I am primarily a front-end developer/designer, however recently, I've been exploring end to end solutions. Yesterday I finished a TODO application using the mean stack and would like to start exploring deployment options to my VPS.
That being said, I've been advised to use nginx as a reverse proxy is for serving up static resources? Unfortunately, I'm getting stuck on simple questions.
What are the example static resource?
What factors define static resources?
What are examples of non-static resources?
Lastly, are there any weird edge-cases I should be aware of?
Sorry about the noobness of this question.
In this case, a static resource refers to one that is not generated with code on the fly, meaning that its contents won't change from request to request.
Images, JavaScript, CSS, etc., are all candidates for this. Basically, you set a large cache time for these resources, and your Nginx servers can keep a copy on disk (or in Redis or something similar) so that they are ready to return to the client without hitting your application servers.
It's important to remember to use versioned file names when setting large cache times. header-image-20140608.png for example, means you can have a later version without worrying about the old one still being in the cache.
A static resource is something that isn't generated dynamically.
An example of a static resource is an image. It's the same for each and every request. It's a file on the filesystem that doesn't require any processing - you simply tell nginx send this file as-is to the user.
An example of a dynamic resource is json data specific to the user requesting it (it has to be generated specifically for that user).
With a dynamic resource these is also often your own domain specific code executed, a request to the database etc.
The reason nginx should serve static content is because it excels at serving this content in a parallel way - it was designed exactly for this.
If you are using Ruby/Python/node.js/Java etc, you can also serve static resources through these processes (Just call File.open()
and start streaming the data) - however it would be much slower, and also lower the number of simultaneous dynamic requests you could serve.
- A static resource is resource which will not be changed frequently and this can be stored on client's browser end unless required , to prevent load on web server and loading the site faster at client end.

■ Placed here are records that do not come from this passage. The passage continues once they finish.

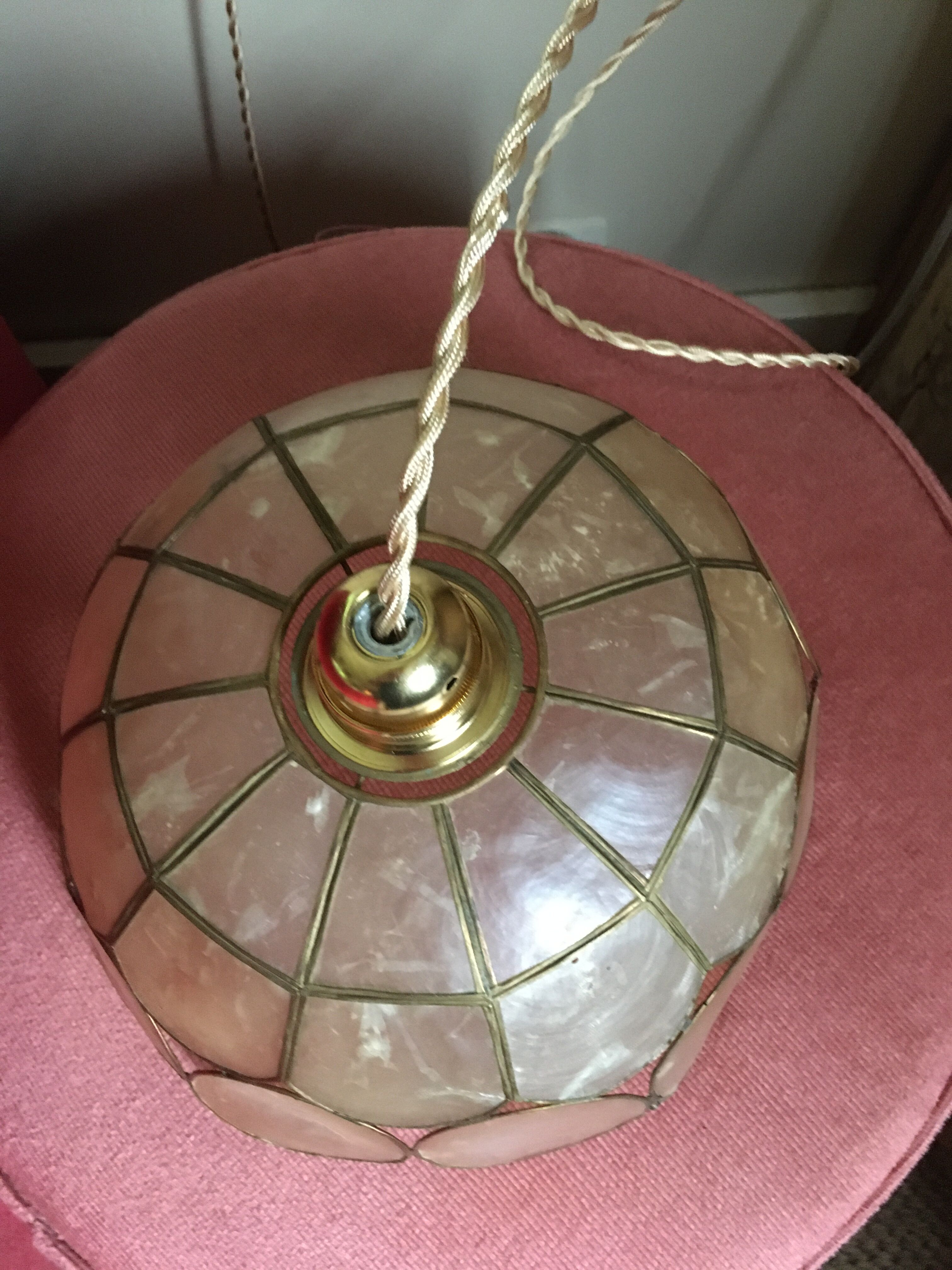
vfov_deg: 61.7
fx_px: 1063
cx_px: 476
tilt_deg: -69.9
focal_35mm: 29
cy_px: 635
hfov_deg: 48.2
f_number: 2.2
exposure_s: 1/17
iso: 320
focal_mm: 4.15
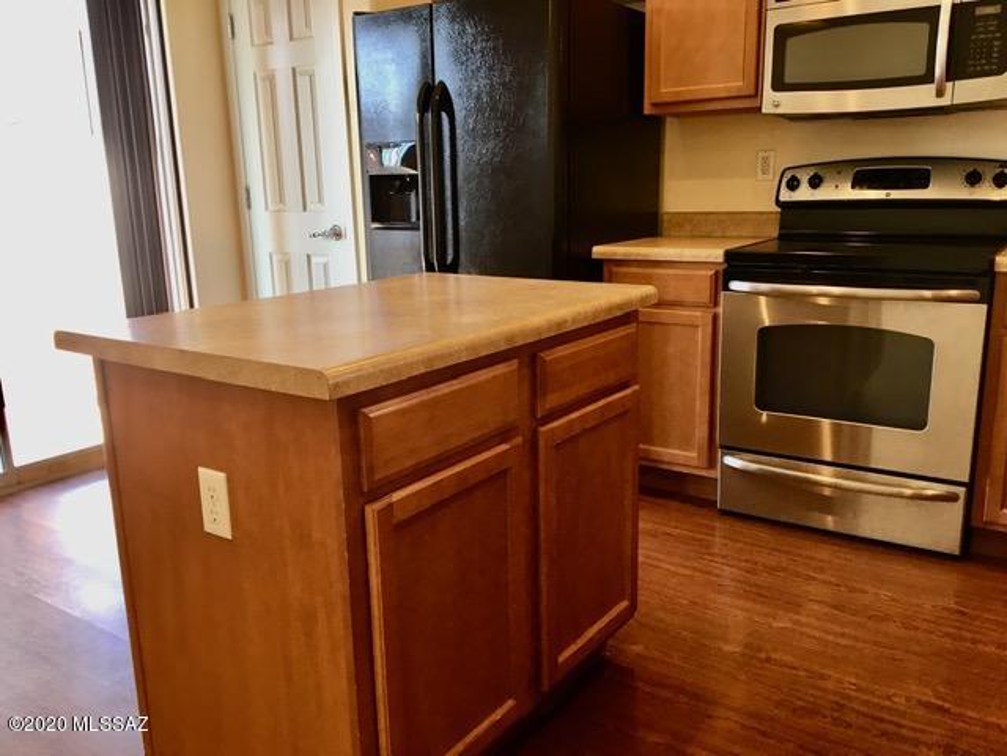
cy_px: 378
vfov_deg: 48.2
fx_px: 844
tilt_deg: -12.8
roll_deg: +1.6
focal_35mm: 29
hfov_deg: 61.7
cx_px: 504
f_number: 2.2
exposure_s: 1/33
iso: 50
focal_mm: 4.15
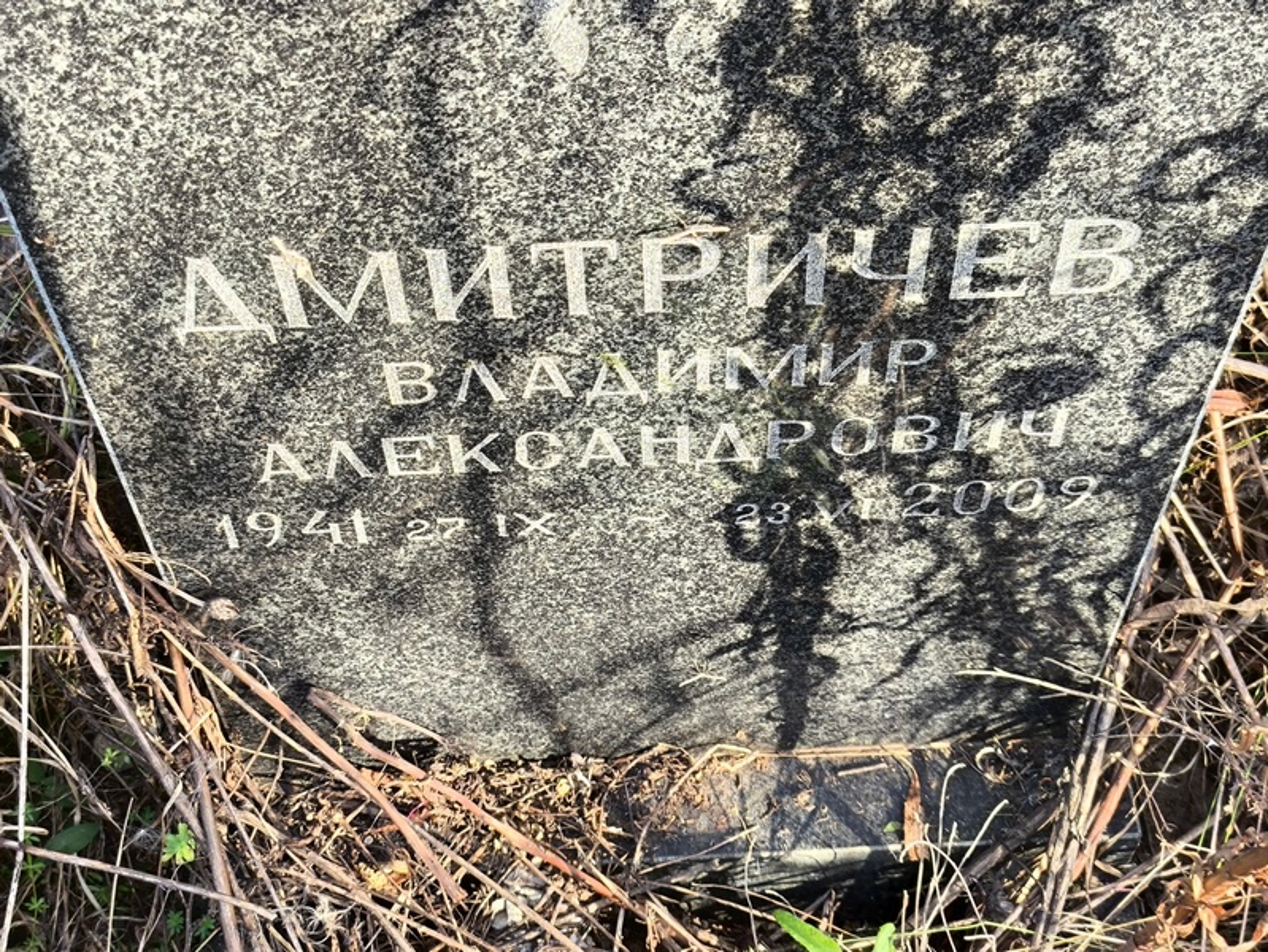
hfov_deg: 38.2
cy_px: 476
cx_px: 634
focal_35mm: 50
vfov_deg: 29.1
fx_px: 1832
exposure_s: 1/120
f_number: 1.7
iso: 50
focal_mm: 4.71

- Some examples of these are : images, javascript, css
- A dynamic resource is the content that changes on a web resource which is mainly data that keeps changing on a page which is specific to a user or items.
- In order to make sure that your static data reduces the load on your server and ensures fast performance on client end you need to take care of various server specific configurations like enabling the compressing of js files , rendering the header content for images properly.
When you want to change the file content make sure you prevent the browser from picking this static old content from cache, attach a time stamp with the urls of these static resources which will ensure upldated resource is loaded when needed
Static resources mean resources that don't change and do not involve server-side code.
This typically means images, CSS, and somethimes client-side Javascript.